(Saved data entries)

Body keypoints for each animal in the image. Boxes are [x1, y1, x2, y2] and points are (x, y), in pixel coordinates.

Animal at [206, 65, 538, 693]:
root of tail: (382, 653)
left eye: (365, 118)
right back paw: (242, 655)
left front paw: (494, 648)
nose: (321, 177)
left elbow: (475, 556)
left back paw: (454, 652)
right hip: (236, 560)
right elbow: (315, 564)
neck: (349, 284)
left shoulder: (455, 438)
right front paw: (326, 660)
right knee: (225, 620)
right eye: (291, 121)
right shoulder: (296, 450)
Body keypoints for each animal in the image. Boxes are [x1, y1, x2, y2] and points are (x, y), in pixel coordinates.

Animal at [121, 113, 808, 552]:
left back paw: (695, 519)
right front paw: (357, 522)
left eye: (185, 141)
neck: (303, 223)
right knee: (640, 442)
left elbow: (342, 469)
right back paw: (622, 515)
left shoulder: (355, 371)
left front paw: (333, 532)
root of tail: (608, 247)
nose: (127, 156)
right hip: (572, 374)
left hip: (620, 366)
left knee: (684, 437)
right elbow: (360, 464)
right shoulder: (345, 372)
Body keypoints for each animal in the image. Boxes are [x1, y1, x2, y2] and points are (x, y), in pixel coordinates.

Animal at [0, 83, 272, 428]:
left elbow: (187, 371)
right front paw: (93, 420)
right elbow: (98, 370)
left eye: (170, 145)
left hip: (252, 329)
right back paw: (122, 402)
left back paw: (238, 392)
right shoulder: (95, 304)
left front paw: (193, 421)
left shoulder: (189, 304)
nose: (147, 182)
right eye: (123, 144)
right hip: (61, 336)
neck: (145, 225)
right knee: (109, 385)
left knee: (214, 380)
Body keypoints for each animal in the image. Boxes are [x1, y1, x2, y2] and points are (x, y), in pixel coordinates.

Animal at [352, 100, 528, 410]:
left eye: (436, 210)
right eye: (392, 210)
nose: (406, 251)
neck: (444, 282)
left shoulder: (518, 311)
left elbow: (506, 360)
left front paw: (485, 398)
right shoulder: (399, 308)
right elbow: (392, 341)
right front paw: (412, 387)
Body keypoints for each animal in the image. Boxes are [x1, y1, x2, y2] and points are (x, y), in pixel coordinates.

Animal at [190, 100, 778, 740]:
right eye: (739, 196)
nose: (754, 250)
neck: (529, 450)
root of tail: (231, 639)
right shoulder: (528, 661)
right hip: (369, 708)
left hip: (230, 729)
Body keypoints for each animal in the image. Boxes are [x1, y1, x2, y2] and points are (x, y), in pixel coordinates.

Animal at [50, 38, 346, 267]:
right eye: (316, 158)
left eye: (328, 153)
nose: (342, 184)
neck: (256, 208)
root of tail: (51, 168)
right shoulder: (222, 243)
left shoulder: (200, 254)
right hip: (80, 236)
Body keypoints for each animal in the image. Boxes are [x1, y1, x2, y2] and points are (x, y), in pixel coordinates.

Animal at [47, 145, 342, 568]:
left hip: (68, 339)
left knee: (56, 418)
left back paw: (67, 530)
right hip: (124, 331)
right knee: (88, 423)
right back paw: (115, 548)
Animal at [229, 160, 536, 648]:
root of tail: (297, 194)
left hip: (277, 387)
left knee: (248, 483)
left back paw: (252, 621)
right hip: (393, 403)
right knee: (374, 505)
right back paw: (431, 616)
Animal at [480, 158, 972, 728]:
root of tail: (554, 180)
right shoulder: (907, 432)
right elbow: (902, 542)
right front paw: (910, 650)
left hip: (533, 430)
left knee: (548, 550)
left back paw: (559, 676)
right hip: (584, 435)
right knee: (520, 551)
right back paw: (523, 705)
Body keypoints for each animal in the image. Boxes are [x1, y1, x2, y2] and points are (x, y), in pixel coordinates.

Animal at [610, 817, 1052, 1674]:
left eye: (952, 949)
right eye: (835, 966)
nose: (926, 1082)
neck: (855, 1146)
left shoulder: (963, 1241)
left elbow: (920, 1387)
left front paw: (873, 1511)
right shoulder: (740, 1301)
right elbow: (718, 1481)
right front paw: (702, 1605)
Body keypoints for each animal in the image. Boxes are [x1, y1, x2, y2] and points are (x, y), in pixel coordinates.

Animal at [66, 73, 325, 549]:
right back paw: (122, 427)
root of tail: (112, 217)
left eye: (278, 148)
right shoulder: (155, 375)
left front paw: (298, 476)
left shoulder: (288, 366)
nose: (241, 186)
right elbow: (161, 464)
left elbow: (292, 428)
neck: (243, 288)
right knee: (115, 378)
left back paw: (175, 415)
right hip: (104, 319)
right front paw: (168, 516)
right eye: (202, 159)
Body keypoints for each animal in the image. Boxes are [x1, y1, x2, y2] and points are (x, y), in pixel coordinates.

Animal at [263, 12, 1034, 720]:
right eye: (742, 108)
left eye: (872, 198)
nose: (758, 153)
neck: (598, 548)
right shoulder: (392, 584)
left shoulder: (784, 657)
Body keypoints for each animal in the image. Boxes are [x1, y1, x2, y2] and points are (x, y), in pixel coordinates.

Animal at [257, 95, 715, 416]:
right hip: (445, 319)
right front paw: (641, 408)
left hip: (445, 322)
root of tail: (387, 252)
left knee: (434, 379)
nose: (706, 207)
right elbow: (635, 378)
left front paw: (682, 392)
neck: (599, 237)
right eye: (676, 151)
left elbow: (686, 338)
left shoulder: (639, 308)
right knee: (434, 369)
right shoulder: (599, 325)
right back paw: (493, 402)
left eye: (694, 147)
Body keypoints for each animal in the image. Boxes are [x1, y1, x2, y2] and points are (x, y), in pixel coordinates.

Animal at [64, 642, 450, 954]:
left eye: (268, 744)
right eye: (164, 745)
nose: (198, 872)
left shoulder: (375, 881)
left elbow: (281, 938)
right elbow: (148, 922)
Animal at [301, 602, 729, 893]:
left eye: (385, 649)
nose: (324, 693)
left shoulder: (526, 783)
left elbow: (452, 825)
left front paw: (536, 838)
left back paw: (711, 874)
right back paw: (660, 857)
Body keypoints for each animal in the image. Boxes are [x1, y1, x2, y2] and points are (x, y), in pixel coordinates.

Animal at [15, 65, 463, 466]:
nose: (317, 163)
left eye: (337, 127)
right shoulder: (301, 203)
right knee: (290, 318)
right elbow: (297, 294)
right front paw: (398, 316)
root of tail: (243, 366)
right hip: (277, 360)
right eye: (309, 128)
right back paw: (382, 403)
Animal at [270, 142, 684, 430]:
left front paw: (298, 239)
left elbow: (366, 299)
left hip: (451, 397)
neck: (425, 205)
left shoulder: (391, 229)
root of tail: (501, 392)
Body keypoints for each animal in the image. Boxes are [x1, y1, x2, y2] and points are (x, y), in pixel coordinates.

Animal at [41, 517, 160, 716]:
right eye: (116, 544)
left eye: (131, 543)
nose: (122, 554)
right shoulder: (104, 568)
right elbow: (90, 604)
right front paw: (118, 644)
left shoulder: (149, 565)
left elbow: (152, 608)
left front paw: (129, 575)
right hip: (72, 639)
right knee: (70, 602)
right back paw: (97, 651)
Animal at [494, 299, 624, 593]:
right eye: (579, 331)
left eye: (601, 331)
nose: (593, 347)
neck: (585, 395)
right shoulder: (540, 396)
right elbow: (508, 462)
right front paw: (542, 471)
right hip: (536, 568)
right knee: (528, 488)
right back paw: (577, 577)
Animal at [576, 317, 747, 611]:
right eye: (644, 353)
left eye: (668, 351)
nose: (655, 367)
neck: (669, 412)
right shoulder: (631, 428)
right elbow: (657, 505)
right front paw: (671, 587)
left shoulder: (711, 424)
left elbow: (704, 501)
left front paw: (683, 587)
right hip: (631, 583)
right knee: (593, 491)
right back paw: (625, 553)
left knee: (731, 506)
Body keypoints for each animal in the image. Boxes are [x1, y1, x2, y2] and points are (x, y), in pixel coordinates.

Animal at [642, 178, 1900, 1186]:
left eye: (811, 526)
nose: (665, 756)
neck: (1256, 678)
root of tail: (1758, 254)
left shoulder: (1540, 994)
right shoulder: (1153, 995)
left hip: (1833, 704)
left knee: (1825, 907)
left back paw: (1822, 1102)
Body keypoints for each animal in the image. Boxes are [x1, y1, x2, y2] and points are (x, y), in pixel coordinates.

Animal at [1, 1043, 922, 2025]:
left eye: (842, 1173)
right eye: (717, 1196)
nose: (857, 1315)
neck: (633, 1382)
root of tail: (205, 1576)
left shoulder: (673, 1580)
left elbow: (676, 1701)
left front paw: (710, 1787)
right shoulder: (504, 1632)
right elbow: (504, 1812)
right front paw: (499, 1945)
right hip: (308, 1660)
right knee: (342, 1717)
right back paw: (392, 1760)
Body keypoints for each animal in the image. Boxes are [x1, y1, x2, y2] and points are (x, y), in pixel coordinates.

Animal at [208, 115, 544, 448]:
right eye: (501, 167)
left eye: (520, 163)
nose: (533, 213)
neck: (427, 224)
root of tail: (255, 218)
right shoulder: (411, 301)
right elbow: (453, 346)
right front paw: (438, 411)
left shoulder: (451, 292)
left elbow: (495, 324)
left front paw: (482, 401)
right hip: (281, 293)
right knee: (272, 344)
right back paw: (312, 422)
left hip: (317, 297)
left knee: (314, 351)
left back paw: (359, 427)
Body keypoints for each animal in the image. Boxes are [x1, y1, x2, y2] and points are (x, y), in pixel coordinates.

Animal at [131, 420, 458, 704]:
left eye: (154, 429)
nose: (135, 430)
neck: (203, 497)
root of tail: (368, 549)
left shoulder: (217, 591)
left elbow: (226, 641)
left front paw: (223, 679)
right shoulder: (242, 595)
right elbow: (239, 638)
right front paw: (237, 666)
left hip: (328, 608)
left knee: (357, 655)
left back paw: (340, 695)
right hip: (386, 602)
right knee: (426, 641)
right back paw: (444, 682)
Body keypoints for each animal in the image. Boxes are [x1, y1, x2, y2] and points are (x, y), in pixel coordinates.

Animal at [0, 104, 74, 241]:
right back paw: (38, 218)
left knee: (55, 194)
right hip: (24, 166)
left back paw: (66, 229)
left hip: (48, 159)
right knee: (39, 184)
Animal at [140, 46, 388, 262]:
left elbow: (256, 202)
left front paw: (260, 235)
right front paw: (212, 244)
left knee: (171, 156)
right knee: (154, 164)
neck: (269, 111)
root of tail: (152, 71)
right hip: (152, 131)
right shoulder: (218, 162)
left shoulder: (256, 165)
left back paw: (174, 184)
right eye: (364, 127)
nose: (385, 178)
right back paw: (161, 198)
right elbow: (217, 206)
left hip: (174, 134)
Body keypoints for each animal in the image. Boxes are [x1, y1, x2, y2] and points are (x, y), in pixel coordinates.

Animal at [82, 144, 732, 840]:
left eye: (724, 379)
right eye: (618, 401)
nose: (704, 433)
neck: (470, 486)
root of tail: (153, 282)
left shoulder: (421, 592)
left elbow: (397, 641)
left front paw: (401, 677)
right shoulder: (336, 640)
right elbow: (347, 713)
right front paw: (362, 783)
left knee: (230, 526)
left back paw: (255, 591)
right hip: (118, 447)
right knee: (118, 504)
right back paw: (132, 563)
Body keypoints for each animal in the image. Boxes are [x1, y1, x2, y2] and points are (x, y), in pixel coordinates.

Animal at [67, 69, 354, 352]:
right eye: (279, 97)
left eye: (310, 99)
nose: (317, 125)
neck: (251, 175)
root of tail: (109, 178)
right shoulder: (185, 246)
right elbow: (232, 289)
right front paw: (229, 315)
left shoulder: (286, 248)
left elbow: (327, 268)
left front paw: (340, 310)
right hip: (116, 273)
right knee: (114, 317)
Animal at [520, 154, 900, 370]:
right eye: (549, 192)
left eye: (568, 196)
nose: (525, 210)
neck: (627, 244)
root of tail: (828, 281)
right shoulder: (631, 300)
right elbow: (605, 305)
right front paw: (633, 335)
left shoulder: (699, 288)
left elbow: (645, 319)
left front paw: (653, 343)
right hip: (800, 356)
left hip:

* _EXERCISE_
Return, word for word, every line from the line with "right elbow: (605, 305)" to the final line of the data.

* _COMPLETED EXERCISE_
right elbow: (605, 305)
right front paw: (633, 335)
left shoulder: (699, 288)
left elbow: (645, 319)
left front paw: (653, 343)
right hip: (800, 356)
left hip:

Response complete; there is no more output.